The Supreme Court allows DOGE access to the data of the Social Security
Supreme Court grants DOGE a major Social Security victory: access to the private data of millions in the US
The Supreme Court lifted a lower court order that prevented the Social Security Administration (SSA) from granting access to the agency's confidential data to subsidiaries of the Department of Government Efficiency (DOGE).
The court, for On the other hand, it also stayed a lower court order requiring DOGE to hand over documents and records as part of a lawsuit alleging that the entity, like other government agencies, should be subject to federal records requests.
The ruling, a victory for the Trump administration, means that DOGE will be able to access the data of millions of Americans as part of what it has described as an effort to root out fraud and “modernize outdated systems,” but which critics say appears to be a fishing expedition.
The order granted an emergency request filed by the Trump administration asking the justices to lift an injunction issued by a federal judge in Maryland.
And also, with the second ruling, that DOGE can continue to refuse to release documents, records, and information about its activities.

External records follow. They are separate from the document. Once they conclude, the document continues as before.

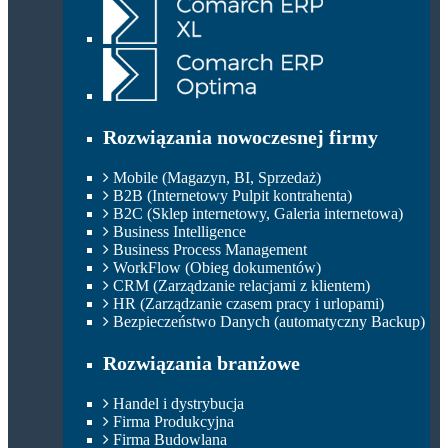
Rozwiązania nowoczesnej firmy
Mobile (Magazyn, BI, Sprzedaż)
B2B (Internetowy Pulpit kontrahenta)
B2C (Sklep internetowy, Galeria internetowa)
Business Intelligence
Business Process Management
WorkFlow (Obieg dokumentów)
CRM (Zarządzanie relacjami z klientem)
HR (Zarządzanie czasem pracy i urlopami)
Bezpieczeństwo Danych (automatyczny Backup)
Rozwiązania branżowe
Handel i dystrybucja
Firma Produkcyjna
Firma Budowlana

“We conclude that, under the current circumstances, the SSA may proceed to grant members of the SSA DOGE Team access to the records of the agency in question so that they can carry out their work,” the court wrote in the unsigned order.
Three liberal justices, Sonia Sotomayor, Elena Kagan, and Ketanji Brown Jackson, dissented.
Liberal Justice Ketanji Brown Jackson wrote a dissenting opinion questioning the need for the court to intervene on an emergency basis.
“In essence, the ‘urgency’ underlying the government’s stay request lies in the mere fact that it cannot be bothered to wait for the judicial proceedings to be resolved before proceeding as it wishes,” the justice said.
The decision “will hand over highly sensitive data on millions of Americans to DOGE staff,” Brown Jackson concluded.
DOGE, the agency created by billionaire Elon Musk before his clash with President Donald Trump, says it wants to modernize systems and detect waste and fraud at the agency.
The data DOGE is seeking includes Social Security numbers, medical records, and tax and banking information for Social Security recipients.
Why the case is going to the Supreme Court as an emergency
The lawsuit challenging DOGE’s actions was filed by two unions: the American Federation of State, County and Municipal Employees and the American Federation of Teachers; as well as the Alliance for Retired Americans, which argued that allowing broader access to personal information would violate the Privacy Act and the Administrative Procedure Act.
U.S. District Judge Ellen Hollander ruled that DOGE did not need access to the specific data in question. The 4th Circuit Court of Appeals, based in Richmond, Virginia, declined to block Hollander's decision, prompting the Trump administration to file an emergency request with the Supreme Court.